According to the U.S. Department of State, the summit will set forth an agenda for "democratic renewal".
However, observers said that the riot that took place at Capitol Hill in Washington in January to prevent the joint session of Congress from certifying the newly elected president has shown the world how badly U.S.-style democracy works in practice.

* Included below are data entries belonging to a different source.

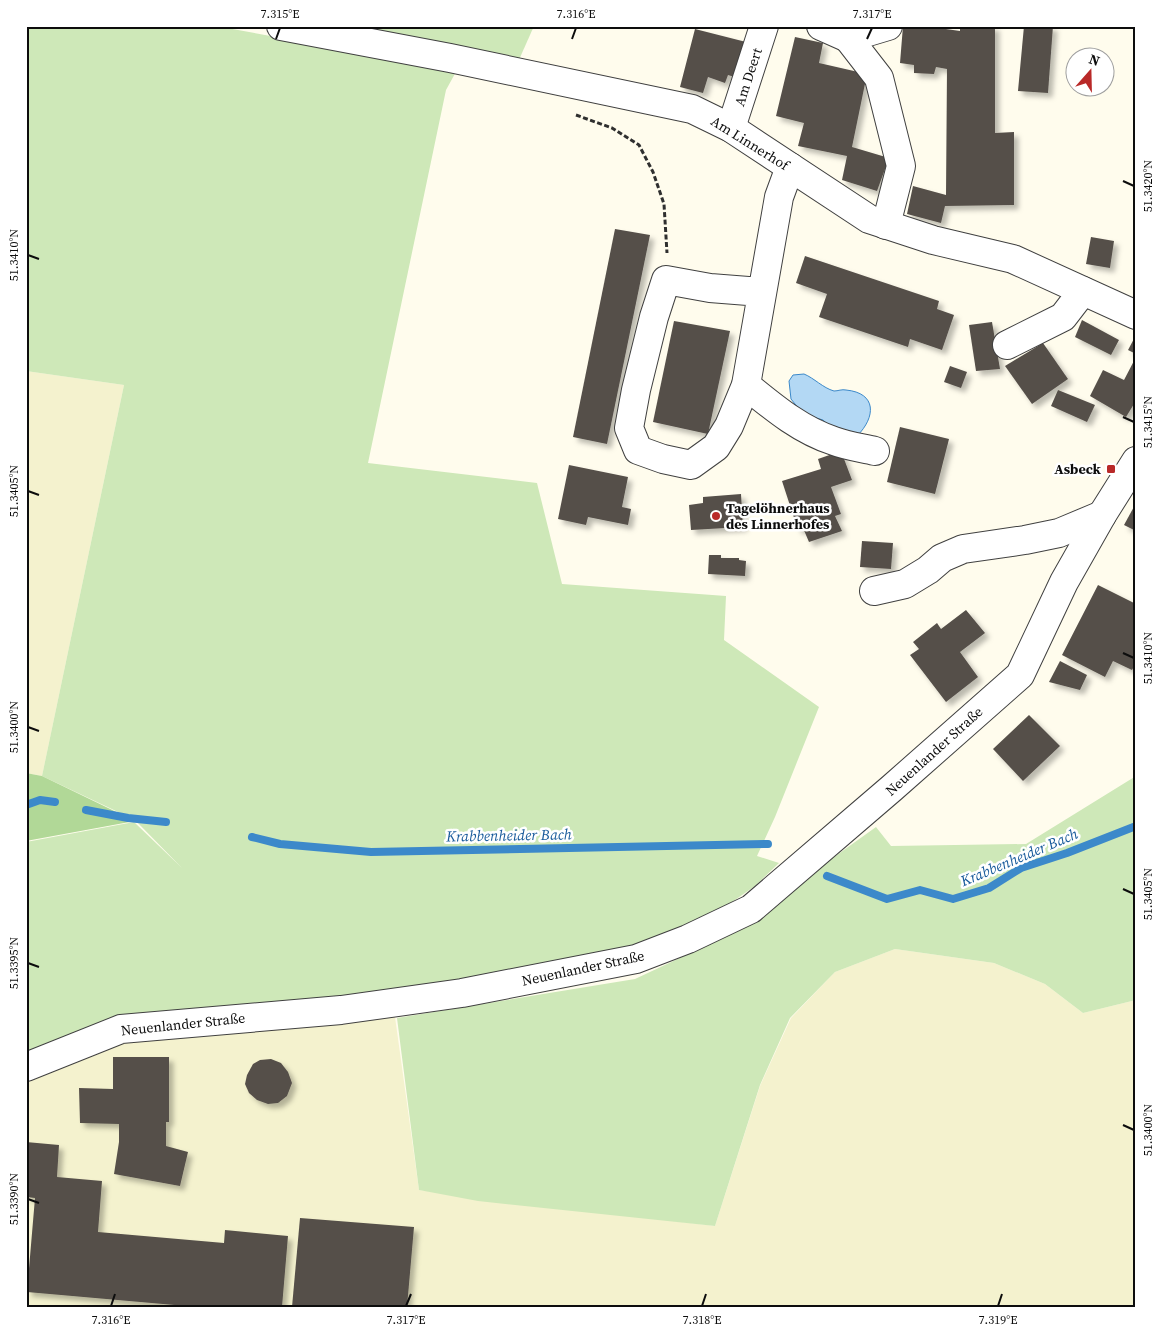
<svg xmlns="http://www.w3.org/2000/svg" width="1162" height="1333" font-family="'Source Serif 4',serif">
	<defs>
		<filter id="shadow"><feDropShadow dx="4.5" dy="4.5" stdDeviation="2.5" flood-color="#0004"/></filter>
	</defs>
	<rect width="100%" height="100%" fill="#fffced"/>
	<g fill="#f4f2ce">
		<path d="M26,371l98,14 -82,391 -16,-3z"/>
		<path d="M895,949l99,14 51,21 38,29 53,-13v307h-1110v-227l103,-40 266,-23 24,173 296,36 45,-140 31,-68 44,-46z"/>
	</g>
	<g fill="#cee8b8">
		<path d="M26,26h190l241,44 -11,20 -78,373 169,20 25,101 164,12 -2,44 95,67 -44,110 -18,39 22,7 -24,23 -46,32 -63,27 -74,19 -546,91v-213l108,-20 48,46 -47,-48 -93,-44 82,-391 -98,-14z"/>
		<path d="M316,26h218l-16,36z"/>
		<path d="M1136,776v224l-53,13 -38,-29 -51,-21 -99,-14 -60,23 -45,46 -30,67 -45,141 -237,-25 -59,-11 -22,-172 238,-39 111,-52 70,-57 60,-43 15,19 135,-2z"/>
	</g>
	<path fill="#b1d897" d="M26,773l16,3 93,45 -109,20z"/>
	<path fill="#b3d8f4" stroke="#3c89ca" d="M804,374c10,4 19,14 30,17 4,0 8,-2 12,-1 31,3 30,27 11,46l-19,-2 -15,-14 -10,-3 -14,-8 -8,-10 -2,-18 4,-6z"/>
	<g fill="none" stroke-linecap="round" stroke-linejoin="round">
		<g stroke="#3c89ca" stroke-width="8">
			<path d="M26,805l14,-5 15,2"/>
			<path d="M86,810l42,8 38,4"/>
			<path d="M252,837l28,7 91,8 397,-8"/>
			<path d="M827,876l60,23 33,-9 33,9 36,-11 32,-20 46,-15 69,-27"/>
		</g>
	</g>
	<g fill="#554f49" filter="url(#shadow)">
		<path d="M903,26h22l35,5v-5h35v107l19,-1v73l-69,1 -4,17 -34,-9 6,-28 33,9 1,-126 -11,-2 -2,7 -20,-1v-8l-14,-2z"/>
		<path d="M1024,26h29l-5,67 -30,-2z"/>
		<path d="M695,29l55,14 -9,36 -13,-4 -3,8 -17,-6 -5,16 -23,-6z"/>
		<path d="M795,37l28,6 -4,20 48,11 -15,73 37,11 -12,33 -35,-11 5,-24 -49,-10 6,-23 -28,-7z"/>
		<path d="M615,229l35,6 -43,209 -34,-7z"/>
		<path d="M1091,237l23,4 -4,27 -24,-4z"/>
		<path d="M805,256l134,45 -2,8 17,6 -12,35 -32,-11 -2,8 -89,-30 8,-23 -31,-11z"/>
		<path d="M1082,320l37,20 -8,15 -36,-18z"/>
		<path d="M674,321l56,10 -22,103 -55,-12z"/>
		<path d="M992,322l8,47 -24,2 -7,-46z"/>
		<path d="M1136,335v19l-8,-4z"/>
		<path d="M1043,343l25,36 -36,25 -27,-38z"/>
		<path d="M1136,357v48l-2,-1 -8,13 -36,-21 13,-26 21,10z"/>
		<path d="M950,366l17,6 -6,16 -17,-6z"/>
		<path d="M1058,390l37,15 -8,17 -36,-16z"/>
		<path d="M900,427l49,12 -14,55 -48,-12z"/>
		<path d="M841,451l11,29 -21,7 10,27 -6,2 7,15 -33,11 -6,-14 -5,2 -16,-49 39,-12 -3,-10z"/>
		<path d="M569,465l59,12 -6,30 9,2 -3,16 -40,-8 -2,8 -28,-6z"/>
		<path d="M741,494l2,33 -52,3 -2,-25 14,-2v-6z"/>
		<path d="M1136,503v28l-12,-6z"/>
		<path d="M862,541l31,2 -2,26 -31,-2z"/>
		<path d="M709,555h12v3h18v2l7,1 -1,15 -37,-2z"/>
		<path d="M1098,585l38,19v59l-4,7 -19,-9 -8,16 -43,-22z"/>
		<path d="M966,610l19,23 -25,19 18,25 -32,25 -36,-47 9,-6 -6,-7 24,-19 4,6z"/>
		<path d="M1060,661l27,14 -7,15 -31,-8z"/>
		<path d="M1029,715l31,31 -37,35 -30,-32z"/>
		<path d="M113,1057h56v65h-3v24l22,6 -8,34 -66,-12 5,-32v-18l-39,-1 -1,-35 34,1z"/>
		<path d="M271,1059l10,4 7,9 4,11 -5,13 -9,7 -10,1 -11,-4 -8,-7 -4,-9 2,-9 6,-11 7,-4z"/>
		<path d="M26,1142l33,3 -2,32 45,4 -4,51 126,11 1,-13 63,6 -6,71h-85l-170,-15 8,-94 -9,-1z"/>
		<path d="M300,1218l114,9 -7,80h-115z"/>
	</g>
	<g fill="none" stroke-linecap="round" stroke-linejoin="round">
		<g stroke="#404040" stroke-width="30">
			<g id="minor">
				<path d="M281,26l169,32 242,51 39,19 138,91 64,21 80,19 123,56"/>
				<path d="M821,26l27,12 40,-12"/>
				<path d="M848,38l31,40 22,88 -15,59"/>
				<path d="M731,128l33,-102"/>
				<path d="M761,292l-51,-4 -44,-8 -12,37 -18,73 -7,38 9,22 25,9 28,6 25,-18 13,-21 17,-41 33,-188 11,-30"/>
				<path d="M1007,345l56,-28 20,-26"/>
				<path d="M746,385c27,22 54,45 88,56 13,5 28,7 41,10"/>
				<path d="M874,591l31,-7 23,-14 14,-12 21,-9 62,-9 34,-7 43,-18"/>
				<path d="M26,1067l95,-38 220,-19 121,-17 174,-34 52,-20 63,-30 141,-121 128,-113 44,-93 38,-67 34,-54"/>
			</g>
		</g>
		<path stroke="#2f2f2f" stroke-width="3" stroke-dasharray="5 2.5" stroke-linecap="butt" d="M576,115l36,13 27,17 14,27 11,32 3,49"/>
		<use href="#minor" stroke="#fff" stroke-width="28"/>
	</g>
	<path fill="none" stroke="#0d0d0d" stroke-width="2" d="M276,39l4,-11M572,39l4,-11M867,39l5,-11M1123,181l11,5M28,255l11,4M1123,417l11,5M28,491l11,4M1123,653l11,5M28,727l11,4M1123,889l11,5M28,963l11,4M1123,1125l11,5M28,1199l11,4M111,1306l4,-12M406,1306l5,-12M702,1306l4,-12M998,1306l4,-12"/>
	<g fill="#b92928" stroke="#fff" stroke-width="2">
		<rect x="1106" y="464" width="10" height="10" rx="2.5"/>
		<circle cx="716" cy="516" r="5"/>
	</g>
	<g text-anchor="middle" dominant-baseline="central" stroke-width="5" stroke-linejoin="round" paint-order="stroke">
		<g font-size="14" fill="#0d0d0d" stroke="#fff">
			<text transform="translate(748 77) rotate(-72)">Am Deert</text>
			<text transform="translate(750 143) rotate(32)">Am Linnerhof</text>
			<text transform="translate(934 751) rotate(-42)">Neuenlander Straße</text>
			<text transform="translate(583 968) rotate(-12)">Neuenlander Straße</text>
			<text transform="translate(183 1024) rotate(-6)">Neuenlander Straße</text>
		</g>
		<g font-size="14" font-weight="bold" fill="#0d0d0d" stroke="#fff" text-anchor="end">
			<text x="1101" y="469">Asbeck</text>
			<text x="726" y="508" text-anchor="start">Tagelöhnerhaus<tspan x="726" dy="16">des Linnerhofes</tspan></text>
		</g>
		<g font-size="15" font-style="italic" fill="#195b9b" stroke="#fff">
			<text transform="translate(509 835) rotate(-1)">Krabbenheider Bach</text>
			<text transform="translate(1019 857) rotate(-23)">Krabbenheider Bach</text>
		</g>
	</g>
	<rect width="1162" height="1333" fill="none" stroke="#ffffff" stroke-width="55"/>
	<g transform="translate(1090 72) rotate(20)"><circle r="24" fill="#ffffff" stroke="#9e9e9e"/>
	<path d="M0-4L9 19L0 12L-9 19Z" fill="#b92928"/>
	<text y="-8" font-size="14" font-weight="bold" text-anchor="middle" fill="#0d0d0d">N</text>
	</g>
	<rect x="28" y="28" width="1106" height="1278" fill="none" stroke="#0d0d0d" stroke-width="2"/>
	<g font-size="12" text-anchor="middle" fill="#0d0d0d">
		<text x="280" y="18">7.315°E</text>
		<text x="576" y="18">7.316°E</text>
		<text x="872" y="18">7.317°E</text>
		<text transform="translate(1148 186) rotate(-90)" y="4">51.3420°N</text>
		<text transform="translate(14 255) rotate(-90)" y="4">51.3410°N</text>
		<text transform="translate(1148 422) rotate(-90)" y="4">51.3415°N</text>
		<text transform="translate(14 491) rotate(-90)" y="4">51.3405°N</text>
		<text transform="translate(1148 658) rotate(-90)" y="4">51.3410°N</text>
		<text transform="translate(14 727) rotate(-90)" y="4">51.3400°N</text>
		<text transform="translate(1148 894) rotate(-90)" y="4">51.3405°N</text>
		<text transform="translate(14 963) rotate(-90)" y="4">51.3395°N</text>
		<text transform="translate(1148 1130) rotate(-90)" y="4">51.3400°N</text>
		<text transform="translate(14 1199) rotate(-90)" y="4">51.3390°N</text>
		<text x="111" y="1324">7.316°E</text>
		<text x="406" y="1324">7.317°E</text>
		<text x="702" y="1324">7.318°E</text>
		<text x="998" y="1324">7.319°E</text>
	</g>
</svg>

In addition, U.S. efforts to promote its model of democracy globally have landed countries like Iraq, Syria and Afghanistan in disaster and itself in a disgraceful position.
Far from an example of "renewal", the summit reinforces the world view that the U.S. believes it has a monopoly on democracy, said Danny Haiphong, a U.S.-based independent journalist and researcher, and also a founding member of the No Cold War international campaign.

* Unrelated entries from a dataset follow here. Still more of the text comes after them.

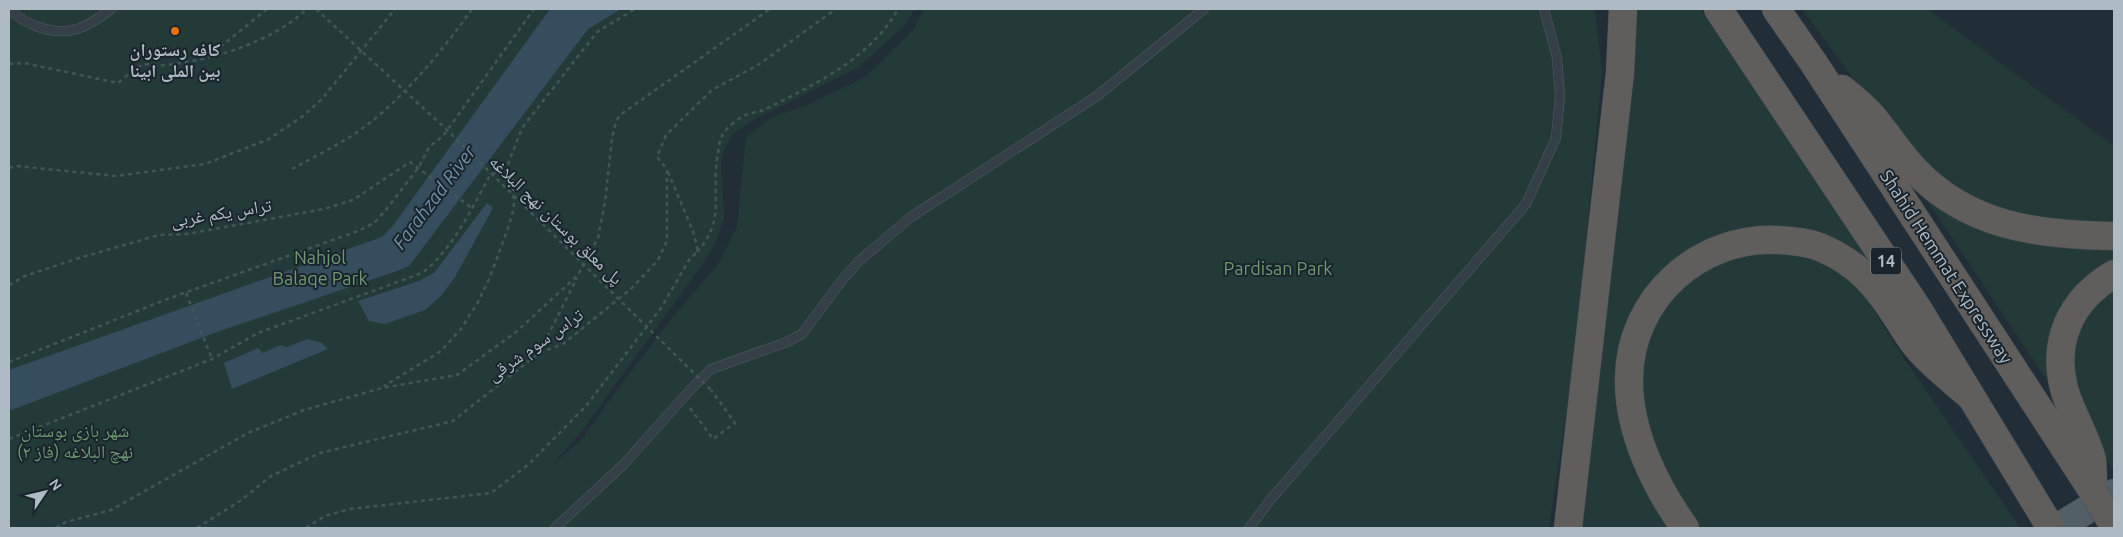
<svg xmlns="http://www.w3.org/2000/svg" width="2123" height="537" font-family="Ubuntu,'Noto Naskh Arabic',sans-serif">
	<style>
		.green { fill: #243a38 }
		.water { fill: #364d5d }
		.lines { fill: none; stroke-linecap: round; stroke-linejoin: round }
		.service-casing { stroke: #525d65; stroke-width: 10 }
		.primary-casing { stroke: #414b54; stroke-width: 29 }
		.trunk-casing { stroke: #3f4a52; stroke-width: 29 }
		.path { stroke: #435656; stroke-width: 2.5; stroke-dasharray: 4 4; stroke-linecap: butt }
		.service { stroke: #353f47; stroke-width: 9 }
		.primary { stroke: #535f67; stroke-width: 28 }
		.trunk { stroke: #605e5c; stroke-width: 28 }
		.trunk-bridge-casing { stroke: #3f4a52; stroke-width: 29; stroke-linecap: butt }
		.path-bridge { stroke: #435656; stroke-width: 2.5; stroke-dasharray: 4 4; stroke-linecap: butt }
		.trunk-bridge { stroke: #605e5c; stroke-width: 28 }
		.food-dot { fill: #e8710a; stroke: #1a242c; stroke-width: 2 }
		.labels { text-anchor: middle; stroke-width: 4; stroke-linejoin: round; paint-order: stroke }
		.shield { fill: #1a242c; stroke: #828e96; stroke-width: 1 }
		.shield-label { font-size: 16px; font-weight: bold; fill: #afbbc4 }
		.poi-label { font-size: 18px; font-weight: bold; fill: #afbbc4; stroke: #1a242c }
		.street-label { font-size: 18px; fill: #afbbc4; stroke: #1a242c }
		.park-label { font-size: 18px; fill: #709872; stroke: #1a242c }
		.water-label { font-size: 19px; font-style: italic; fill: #7191a6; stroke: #1a242c }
	</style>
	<rect width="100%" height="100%" fill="#222e37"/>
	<g class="green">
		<path d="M9 9H915L905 25 859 67 752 121 732 135 724 149 721 162 724 218 715 244 704 262 582 431 550 467 582 439 622 383 672 318 719 263 737 227 746 137 772 117 807 105 865 77 913 30 924 9H1595L1602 72 1576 348 1549 528H9Z"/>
		<path d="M1630 9H1700L1818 181 1897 304 1858 260 1719 242 1622 359 1675 528H1575Z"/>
		<path d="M1802 9H1927L2114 146V228L2064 227 1968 202 1900 142Z"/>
		<path d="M1909 173 1925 188 2114 243V267L2095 277 2059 399Z"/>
		<path d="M1804 251 1851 273 1899 351 2020 528H1694L1654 456 1636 377 1654 308 1727 252Z"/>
		<path d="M2114 281V472L2086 424 2067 349 2103 288Z"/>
	</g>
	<g class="water">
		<path d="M550 9H621L588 29 409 266 400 270 214 333 9 411V370L382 237 392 227Z"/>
		<path d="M487 203 493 208 455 277 441 296 425 310 385 324 369 321 358 301 419 281 434 273Z"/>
		<path d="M308 339 322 343 328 349 232 389 224 363 258 348 263 353 280 345 287 347Z"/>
	</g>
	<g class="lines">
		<defs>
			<g id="service">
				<path d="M9 9C25 25 54 36 77 29 90 25 101 17 111 9"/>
				<path d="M555 528 623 465 691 389 711 369 787 342 802 334 843 279 859 261 911 217 1097 96 1204 9"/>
				<path d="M1249 528 1271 499 1526 204 1556 138 1560 96 1557 58 1544 9"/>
			</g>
			<path id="primary" d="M2057 528 2114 493"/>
			<g id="trunk">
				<path d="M1718 9 1918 309 2051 528"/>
				<path d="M1776 9 1813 62 2094 493"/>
				<path d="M1842 89C1852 97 1862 105 1871 115 1886 132 1898 152 1914 169 1968 227 2039 235 2114 236"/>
				<path d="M2093 487C2093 478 2093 468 2092 460 2086 436 2072 415 2065 392 2051 342 2070 300 2114 274"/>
				<path d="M1568 528 1620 73 1623 9"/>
				<path d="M1685 528C1655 486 1628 431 1629 378 1630 298 1699 236 1778 240 1792 241 1809 242 1822 248 1859 264 1877 286 1898 319 1904 328 1910 339 1917 347 1932 365 1952 380 1970 396"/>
			</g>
		</defs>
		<use href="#service" class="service-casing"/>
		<use href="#primary" class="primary-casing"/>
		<use href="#trunk" class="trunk-casing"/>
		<g class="path">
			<path d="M208 57 267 9"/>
			<path d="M9 64 24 63 118 83C125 78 135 67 143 65 150 63 159 66 166 65 213 60 272 42 307 9"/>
			<path d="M9 168 16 166 116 176 205 164 269 139 303 116 322 99 395 9"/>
			<path d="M292 169C312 158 334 147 353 135 398 105 441 53 472 9"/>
			<path d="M505 172 522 128 597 32 635 9"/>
			<path d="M697 252C727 219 710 193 718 154 719 149 719 140 722 136 726 128 739 117 748 114 754 112 760 112 766 109 815 84 870 59 898 9"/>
			<path d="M9 285 25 276 79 258 159 235 187 234 324 209 353 200 410 162 472 208"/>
			<path d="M186 293 212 359"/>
			<path d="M540 351 577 278"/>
			<path d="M9 362 170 298 358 231 374 223 385 211 419 167 429 147 443 136 534 9"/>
			<path d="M690 408 713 439 735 423 711 390"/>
			<path d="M9 439 212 359 258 333 422 273C452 250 471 210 489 177L497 171 505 172 513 180 514 208 507 231 490 277 478 302 461 329 441 351 384 386"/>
			<path d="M56 528 66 522 111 510 248 433 304 410 382 388 457 375 516 332 578 275 598 238 605 202 612 138 616 122 620 115 770 9"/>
			<path d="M197 528 240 501 271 476 320 453 453 421 539 353 563 344 632 288 658 260 667 241V169L657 157 666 135 712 90 758 65 836 9"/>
			<path d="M306 528 325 516 350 509 491 493 529 464 586 406 661 308 689 260 698 251 693 231 668 172"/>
		</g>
		<use href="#service" class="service"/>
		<use href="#primary" class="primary"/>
		<use href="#trunk" class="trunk"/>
		<defs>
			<path id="trunk-bridge" d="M2094 493 2114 526"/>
		</defs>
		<use href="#trunk-bridge" class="trunk-bridge-casing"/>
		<path class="path-bridge" d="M316 9 447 130 711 390"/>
		<use href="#trunk-bridge" class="trunk-bridge"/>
	</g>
	<circle class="food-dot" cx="175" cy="31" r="5"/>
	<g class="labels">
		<rect class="shield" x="1871" y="247.5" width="30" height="27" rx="4"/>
		<g class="shield-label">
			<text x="1886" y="267">14</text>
		</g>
		<g class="poi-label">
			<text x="175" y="56">کافه رستوران<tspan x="175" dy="21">بین الملی ابینا</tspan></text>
		</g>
		<g class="street-label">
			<text transform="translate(221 213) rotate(-9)" y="6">تراس یکم غربی</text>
			<text transform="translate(556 220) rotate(44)" y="6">پل معلق بوستان نهج البلاغه</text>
			<text transform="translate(1946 267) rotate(57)" y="6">Shahid Hemmat Expressway</text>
			<text transform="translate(535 345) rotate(-35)" y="6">تراس سوم شرقی</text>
		</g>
		<g class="park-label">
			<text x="320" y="264">Nahjol<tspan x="320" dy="21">Balaqe Park</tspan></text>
			<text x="1278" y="275">Pardisan Park</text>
			<text x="75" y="437">شهر بازی بوستان<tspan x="75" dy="21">نهچ البلاغه (فاز ۲)</tspan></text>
		</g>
		<g class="water-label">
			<text transform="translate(434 197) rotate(-53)" y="7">Farahzad River</text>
		</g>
	</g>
	<rect width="2123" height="537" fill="none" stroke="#afbbc4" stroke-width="20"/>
	<g transform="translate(45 492) rotate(55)" stroke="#1a242c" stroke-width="4" paint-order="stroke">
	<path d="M0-4L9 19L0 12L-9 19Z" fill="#afbbc4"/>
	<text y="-8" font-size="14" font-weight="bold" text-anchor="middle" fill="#afbbc4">N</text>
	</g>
</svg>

It begins from the vantage point that the U.S. considers itself to be in a position to teach others about the perils of "authoritarianism", Haiphong added.
Noting that "democracy" is being used by the U.S. as a cover for its hegemonic ambitions, he said the Biden administration's "Summit for Democracy" is just another opportunity for Washington to dress up its dangerous "America First" approach to politics in the garb of democracy.
Democracy is not a one-size-fits-all model, Haiphong said, and China and all nations have the right to pursue their own political and economic models of democracy free from external interference.
China and 30-plus nations currently suffering under U.S.-imposed sanctions, including Russia, Cuba, Venezuela, Zimbabwe, Eritrea and Belarus, have been excluded from the summit. Pakistan, which was invited to the summit, announced on Wednesday it will not participate. However, Taiwan, which is an inalienable part of China's territory, is on the list of invitees.
Analysts said such a summit is to rally "democracies" against what the U.S. considers to be "authoritarian" states, and the main purpose is to reassert Washington's hegemony as the so-called leader of the free world in order to reinforce its current efforts to deploy a new anti-China containment strategy.
Stephen Ndegwa, a Nairobi-based communication expert and lecturer-scholar at the United States International University-Africa, said that the world has been fed a unilateral view of democracy for many years.
The narrative has been based on notions that true democracy can only come from the West led by the U.S., which has adopted the carrot and stick approach in its perennial quest to "democratize" other countries, setting conditions for those who wish to have close relations with it, Ndegwa said.
However, he added, this coercion is gradually backfiring because of the gross interference of the U.S. in other countries' internal affairs and the crumbling of democracy in the U.S. as well.
Ndegwa commended China's whole-process people's democracy, saying that those who criticize China's political system fail to acknowledge that it is the only way to govern a country so vast and with a massive population of 1.4 billion people, the most populous globally.
"The Chinese truly follow the maxim that democracy is by the people and for the people."